YOUR OBJECTIVE:
Pull out every line below that contains the word "than", and copy each one as it appears.

INPUT DATA:

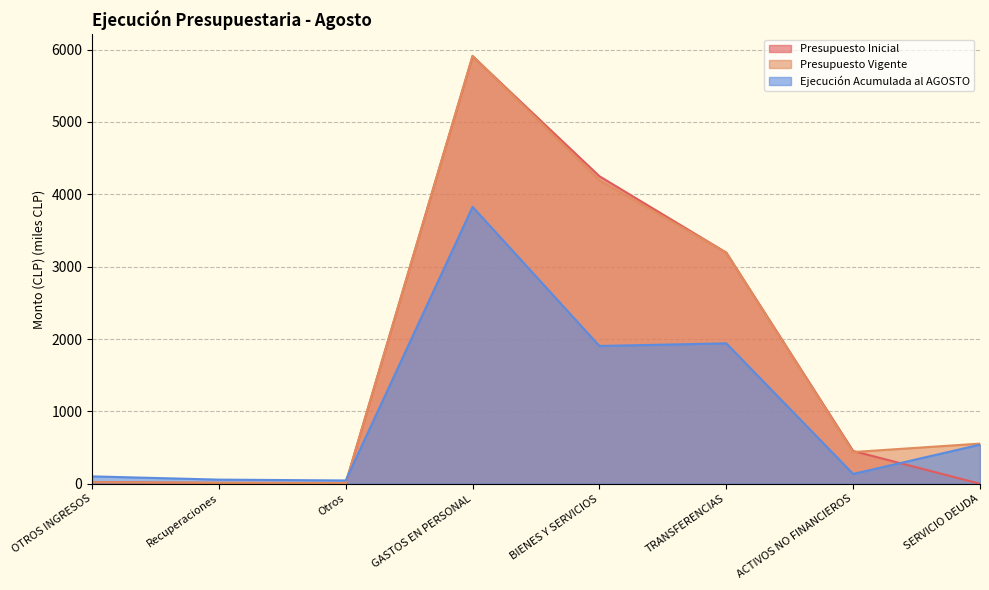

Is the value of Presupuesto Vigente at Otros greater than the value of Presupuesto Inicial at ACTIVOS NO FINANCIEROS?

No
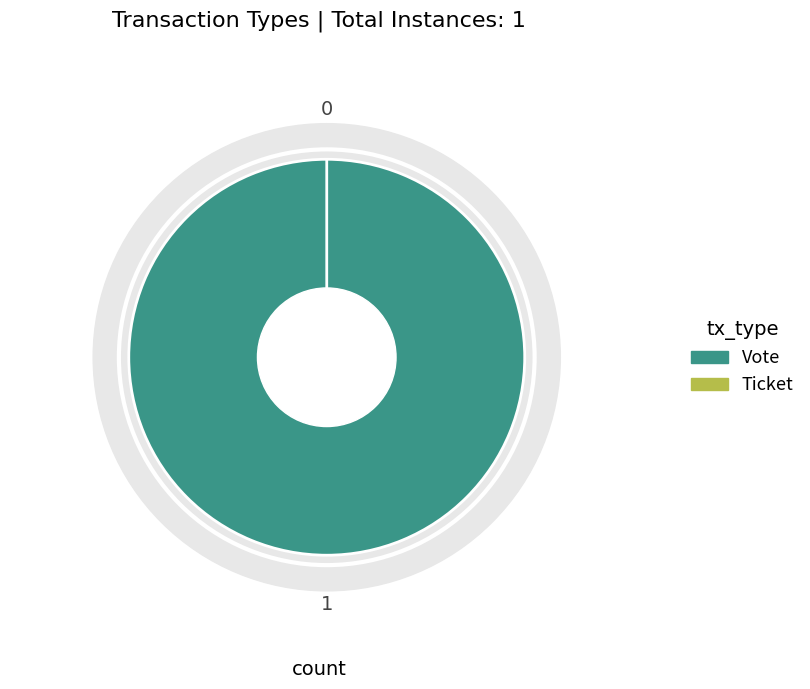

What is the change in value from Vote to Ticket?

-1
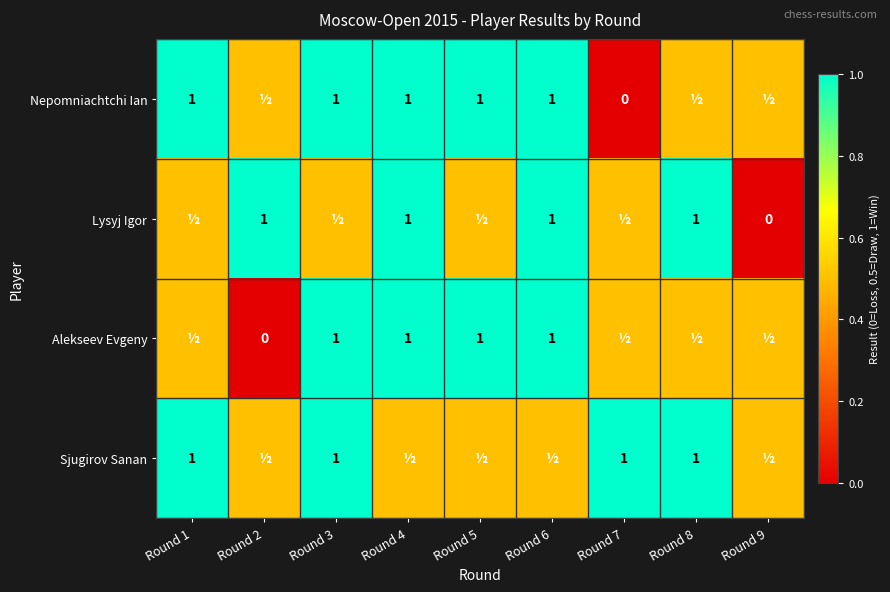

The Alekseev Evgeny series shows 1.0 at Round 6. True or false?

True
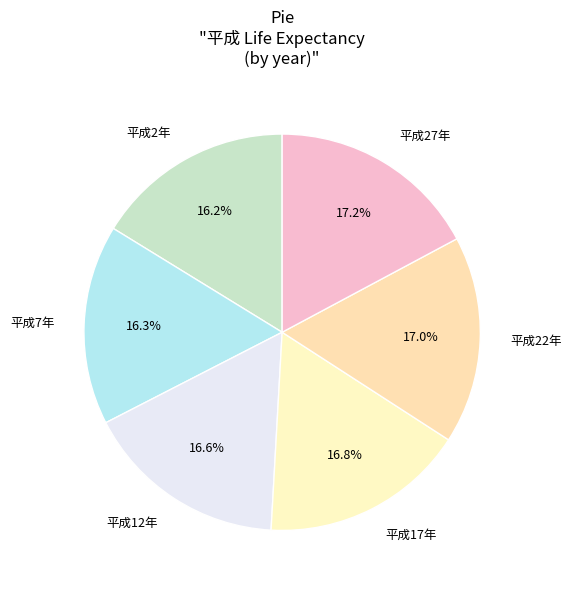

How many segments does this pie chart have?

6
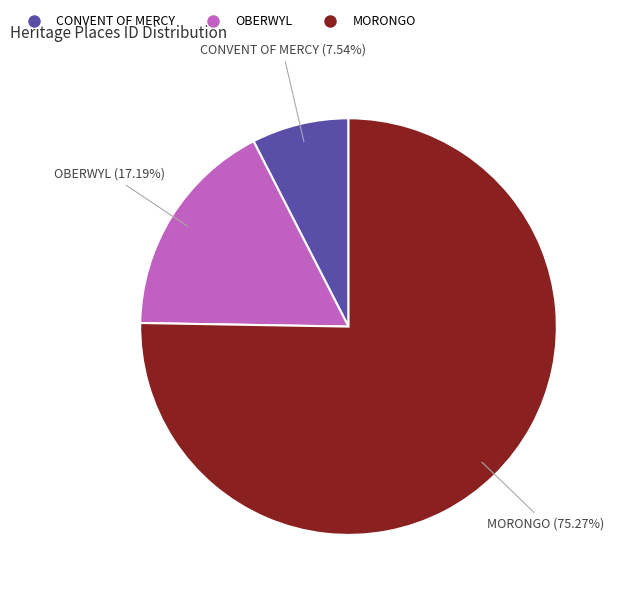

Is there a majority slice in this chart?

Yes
--
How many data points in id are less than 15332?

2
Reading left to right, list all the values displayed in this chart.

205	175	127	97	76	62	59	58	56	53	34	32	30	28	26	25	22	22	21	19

RESULT OF THE EXERCISE:
Is the value of Presupuesto Vigente at Otros greater than the value of Presupuesto Inicial at ACTIVOS NO FINANCIEROS?
How many data points in id are less than 15332?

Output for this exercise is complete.